=== EXERCISE BRIEF ===
In the listing below, find every line containing "format" and copy it out.

=== RECORDS FOR THE EXERCISE ===
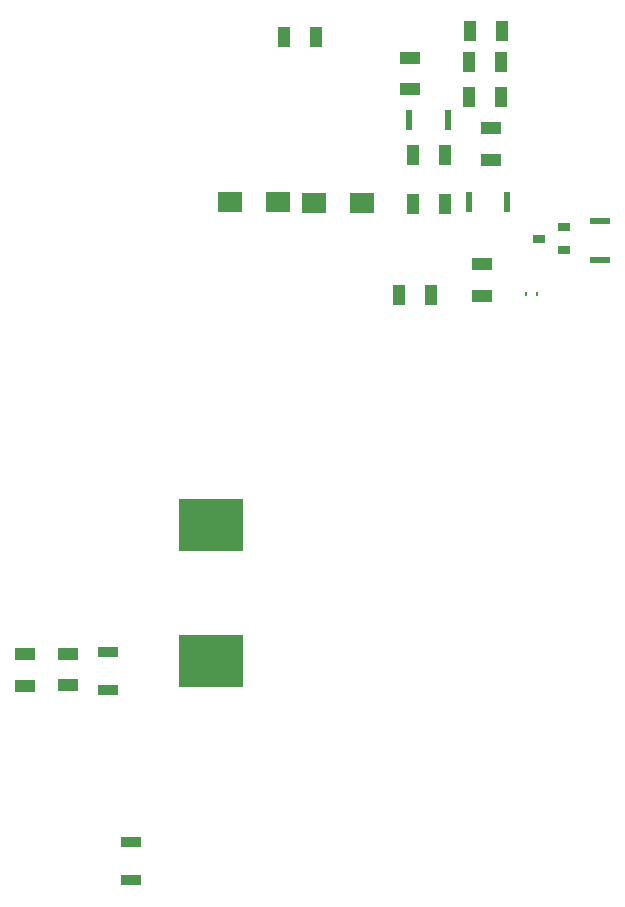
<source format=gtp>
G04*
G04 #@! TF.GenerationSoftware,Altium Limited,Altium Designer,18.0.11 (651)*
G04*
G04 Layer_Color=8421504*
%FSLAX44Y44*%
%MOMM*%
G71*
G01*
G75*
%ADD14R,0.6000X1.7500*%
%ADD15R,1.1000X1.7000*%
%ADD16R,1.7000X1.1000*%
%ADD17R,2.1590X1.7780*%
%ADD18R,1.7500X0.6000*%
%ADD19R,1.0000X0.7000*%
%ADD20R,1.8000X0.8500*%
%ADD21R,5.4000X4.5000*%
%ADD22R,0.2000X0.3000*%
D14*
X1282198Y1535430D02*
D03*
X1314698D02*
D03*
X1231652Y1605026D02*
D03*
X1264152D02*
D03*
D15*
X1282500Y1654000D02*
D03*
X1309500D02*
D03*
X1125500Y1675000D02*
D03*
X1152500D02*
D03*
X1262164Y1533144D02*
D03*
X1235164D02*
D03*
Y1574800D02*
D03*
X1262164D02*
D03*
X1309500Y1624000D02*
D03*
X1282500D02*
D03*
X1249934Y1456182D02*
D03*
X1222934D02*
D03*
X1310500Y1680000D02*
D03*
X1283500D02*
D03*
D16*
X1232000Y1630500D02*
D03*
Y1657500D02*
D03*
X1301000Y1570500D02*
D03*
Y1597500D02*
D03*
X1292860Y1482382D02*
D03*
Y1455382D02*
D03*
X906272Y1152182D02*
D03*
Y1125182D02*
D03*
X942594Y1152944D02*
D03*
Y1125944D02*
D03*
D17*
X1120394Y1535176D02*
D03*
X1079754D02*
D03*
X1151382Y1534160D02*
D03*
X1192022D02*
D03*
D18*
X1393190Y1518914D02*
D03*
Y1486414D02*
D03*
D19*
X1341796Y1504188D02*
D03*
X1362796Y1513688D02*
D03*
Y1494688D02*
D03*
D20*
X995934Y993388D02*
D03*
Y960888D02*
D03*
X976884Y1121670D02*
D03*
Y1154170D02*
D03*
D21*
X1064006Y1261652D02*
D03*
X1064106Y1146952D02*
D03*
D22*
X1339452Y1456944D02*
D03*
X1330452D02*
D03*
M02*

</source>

==

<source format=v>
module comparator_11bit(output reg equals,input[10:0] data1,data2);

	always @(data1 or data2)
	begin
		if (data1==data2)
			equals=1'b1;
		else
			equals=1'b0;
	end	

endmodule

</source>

--

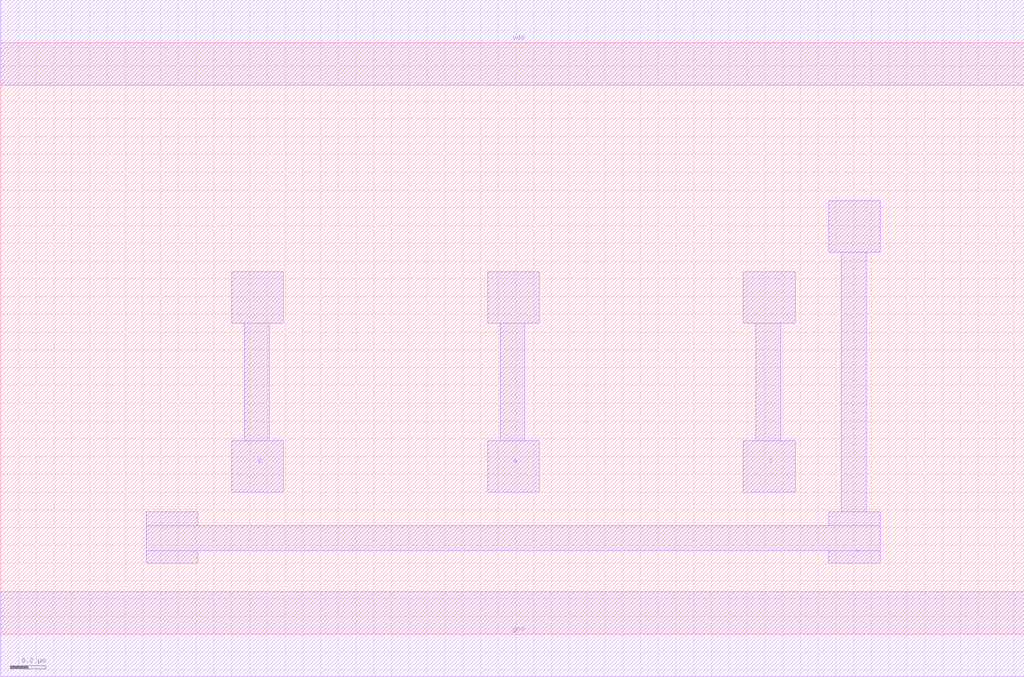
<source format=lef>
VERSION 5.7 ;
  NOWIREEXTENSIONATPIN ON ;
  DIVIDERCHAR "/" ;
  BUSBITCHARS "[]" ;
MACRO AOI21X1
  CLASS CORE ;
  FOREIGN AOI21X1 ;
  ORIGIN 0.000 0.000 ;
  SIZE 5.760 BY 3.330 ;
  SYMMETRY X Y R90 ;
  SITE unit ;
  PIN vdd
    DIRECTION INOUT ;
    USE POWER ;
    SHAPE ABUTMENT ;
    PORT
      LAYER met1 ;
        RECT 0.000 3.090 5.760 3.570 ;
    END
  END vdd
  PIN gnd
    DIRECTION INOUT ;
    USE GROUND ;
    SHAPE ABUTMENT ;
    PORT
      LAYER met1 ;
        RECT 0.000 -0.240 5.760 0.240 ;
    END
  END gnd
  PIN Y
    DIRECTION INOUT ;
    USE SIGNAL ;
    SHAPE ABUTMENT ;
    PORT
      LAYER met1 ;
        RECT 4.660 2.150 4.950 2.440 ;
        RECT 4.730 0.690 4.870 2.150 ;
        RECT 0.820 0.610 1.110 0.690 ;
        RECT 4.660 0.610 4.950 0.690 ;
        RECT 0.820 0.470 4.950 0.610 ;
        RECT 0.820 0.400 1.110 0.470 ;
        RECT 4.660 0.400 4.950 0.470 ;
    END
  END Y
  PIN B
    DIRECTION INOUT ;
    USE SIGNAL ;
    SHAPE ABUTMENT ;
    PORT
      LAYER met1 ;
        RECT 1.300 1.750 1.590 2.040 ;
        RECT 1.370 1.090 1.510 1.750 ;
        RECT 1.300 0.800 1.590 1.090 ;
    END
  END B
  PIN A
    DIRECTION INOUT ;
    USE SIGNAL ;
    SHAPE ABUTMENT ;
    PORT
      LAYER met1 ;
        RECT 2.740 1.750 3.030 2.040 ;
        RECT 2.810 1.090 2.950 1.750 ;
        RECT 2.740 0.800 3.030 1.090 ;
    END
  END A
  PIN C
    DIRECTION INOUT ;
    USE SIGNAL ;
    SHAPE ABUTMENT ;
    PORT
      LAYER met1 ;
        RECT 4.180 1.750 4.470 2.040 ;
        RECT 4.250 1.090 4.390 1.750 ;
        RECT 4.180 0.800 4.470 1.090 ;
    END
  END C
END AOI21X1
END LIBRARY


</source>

=== WRITTEN SOLUTION ===
<source format=gtp>
<source format=v>
<source format=lef>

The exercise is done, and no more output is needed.